Renous River Canoe Run
I had big plans for the last days of May and first days of June in 2014, I was going for what I was referring to as the ‘elusive double run‘. The double run consists of two separate day trips on two separate rivers in a single weekend. It may not sound like much but, my last attempt didn’t go so well – I blame my good friend James Ready for that. Two day runs are a little trickier to execute than an over-nighter, there’s twice the shuttling, driving, canoe lifting… etc. But in my mind it would all be worth it — I was going to be all over the watershed of the world-famous Miramichi River.
My plans were to run the last leg of the North Renous River into the Main Branch of the Renous and down to the mouth of the Dungarven River – where my friend has a camp. After a night’s rest at the camp, the plan was to jump in the truck, head up Route 625 from Boisetown and run the Taxis River down into the Main Southwest Miramichi. A five river weekend!

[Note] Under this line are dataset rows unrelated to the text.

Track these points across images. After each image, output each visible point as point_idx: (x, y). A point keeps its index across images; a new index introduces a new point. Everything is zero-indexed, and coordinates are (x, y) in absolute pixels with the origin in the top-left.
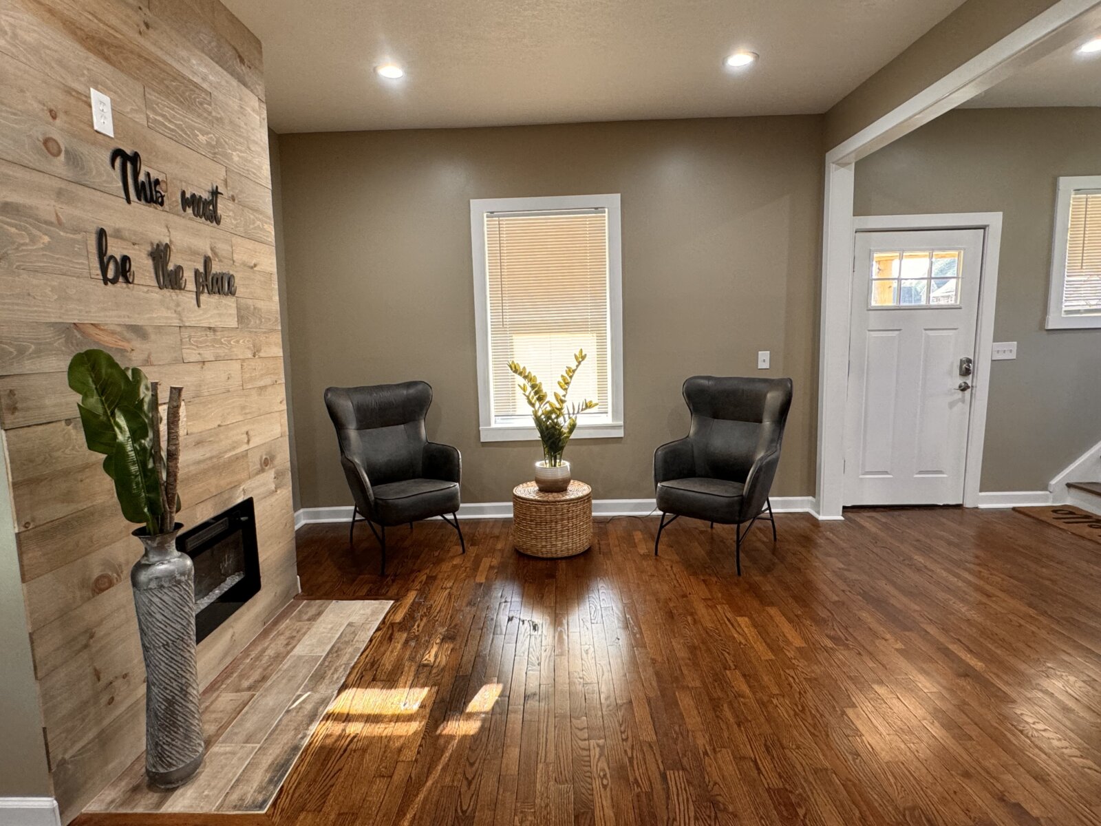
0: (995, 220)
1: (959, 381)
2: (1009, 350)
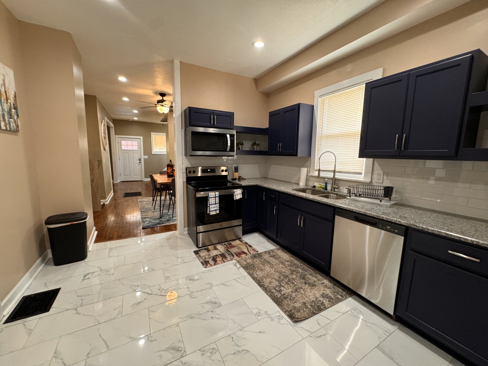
0: (141, 138)
1: (139, 161)
2: (146, 157)
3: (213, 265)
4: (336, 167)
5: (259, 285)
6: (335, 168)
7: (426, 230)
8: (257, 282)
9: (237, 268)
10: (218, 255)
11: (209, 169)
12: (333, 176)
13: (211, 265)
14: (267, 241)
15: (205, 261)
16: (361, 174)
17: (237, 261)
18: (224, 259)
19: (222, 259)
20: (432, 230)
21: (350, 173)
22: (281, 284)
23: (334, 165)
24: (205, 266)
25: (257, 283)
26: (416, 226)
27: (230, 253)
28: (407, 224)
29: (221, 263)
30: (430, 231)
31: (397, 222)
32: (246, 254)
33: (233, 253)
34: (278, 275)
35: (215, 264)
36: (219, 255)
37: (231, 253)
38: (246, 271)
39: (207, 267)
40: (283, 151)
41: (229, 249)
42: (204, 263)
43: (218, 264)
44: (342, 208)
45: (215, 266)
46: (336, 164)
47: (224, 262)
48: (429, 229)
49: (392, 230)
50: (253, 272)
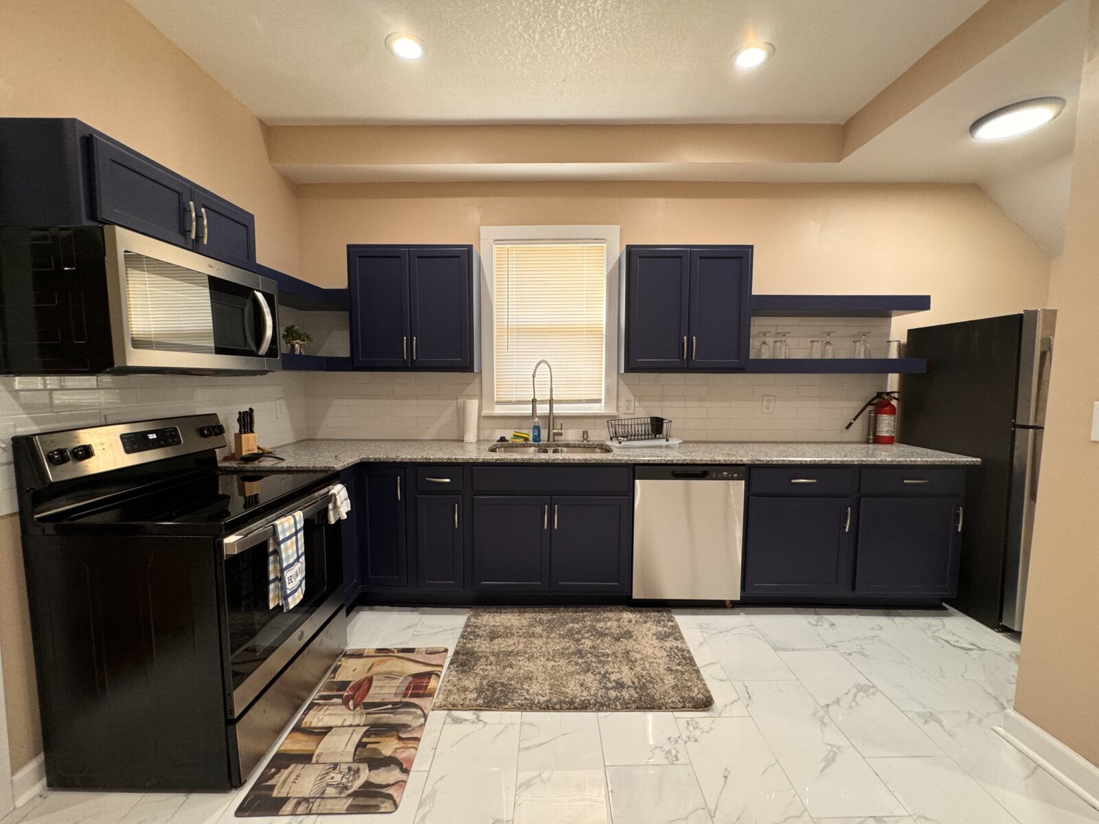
3: (402, 776)
4: (554, 393)
5: (576, 709)
6: (551, 395)
7: (771, 462)
8: (565, 706)
9: (473, 723)
10: (365, 740)
11: (151, 432)
12: (548, 412)
13: (401, 784)
14: (420, 614)
15: (355, 795)
16: (598, 401)
17: (440, 708)
18: (404, 736)
19: (400, 739)
20: (777, 461)
21: (579, 401)
22: (600, 673)
23: (549, 389)
24: (387, 805)
25: (569, 709)
26: (760, 460)
27: (390, 706)
28: (750, 461)
29: (413, 750)
30: (774, 463)
31: (739, 463)
32: (433, 676)
33: (397, 700)
34: (567, 661)
35: (406, 771)
36: (366, 735)
37: (394, 704)
38: (506, 709)
39: (397, 801)
40: (420, 359)
41: (366, 700)
42: (361, 801)
43: (411, 761)
44: (652, 462)
45: (411, 773)
46: (553, 386)
47: (417, 739)
48: (773, 461)
49: (730, 475)
50: (523, 698)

My bowman Shane and I left Fredericton at 7:00 a.m. on Saturday morning. Conditions were perfect — the waterlevel gauge in Blackville read 1.5 m. After a quick stop at Shane’s camp, we were at the put-in around 10:00 a.m. As we were unloading my Old Town Discovery 169, a couple locals stopped by who were heading up the North Renous to fish, sure enough they owned that same boat. “But mine doesn’t say Disco ’69 on the side” the old fella said with a big grin. I groaned, “I didn’t make it that way, one of my buddies and his friend Alexander are responsible for it”
We shoved off the bank at 10:30 a.m. Based on a little map work, we estimated the run to be around 30-35 km — and we expected it would take all day. The ride down the North Renous was bumpy, I was anticipating it to be the hardest part of the trip. It was Shane’s first time as my bowman so we hadn’t worked out all the kinks yet — and there was no where to practice.
The river gets really narrow just before the Renous Forks and there are two back-to-back blind corners with steep banks that gave us a little trouble. We failed to execute two maneuvers, first we wanted to upstream ferry across the narrow channel, but we couldn’t get the angle right. Second, I wanted to perform an eddy turn on the corner to avoid slamming into the steep bank. I instructed Shane to draw hard into toward the eddy as we came around the bend, but we missed it. We didn’t slam into the bank though, so we didn’t miss it entirely!
We stopped at the mouth of the North Renous to take in the scenery and take a couple photos and again at the gravel pit salmon pool to try a few casts. From gravel pit on down it was a great run, lots of sun, lots of fishing. I hate to be this guy, but I caught a beautiful sea trout 15-16″ — but couldn’t get it into the boat!

Renous River Forks
The Renous River is a wide, calm, meandering river that doesn’t present much difficulty to the average canoeist. There are no rapids to speak of, just some rocks to watch out for. We even successfully executed a few eddy turns in the wake of some of these rocks! At this water level we scraped bottom in a couple of places, but weren’t forced to get out of the boat and drag it. There are a couple of particularly beautiful places with New Brunswick’s signature high, red sandstone banks and others with thick mature cedar and spruce. There are plenty of nice looking camp sites along the way as well — one in particular, called McGraw Brook, used to be a campground.
We arrived at the mouth of the Dungarven River at 6:40 p.m., just at the sun was starting to get low in the sky. My thoughts drifted to the next day — Part II — and what a great weekend I was having in my beautiful adopted province. Shane’s parents had a couple of burgers and a couple of beers waiting for us as we slid up to the sandy bank at the camp – now that’s how you end a day run.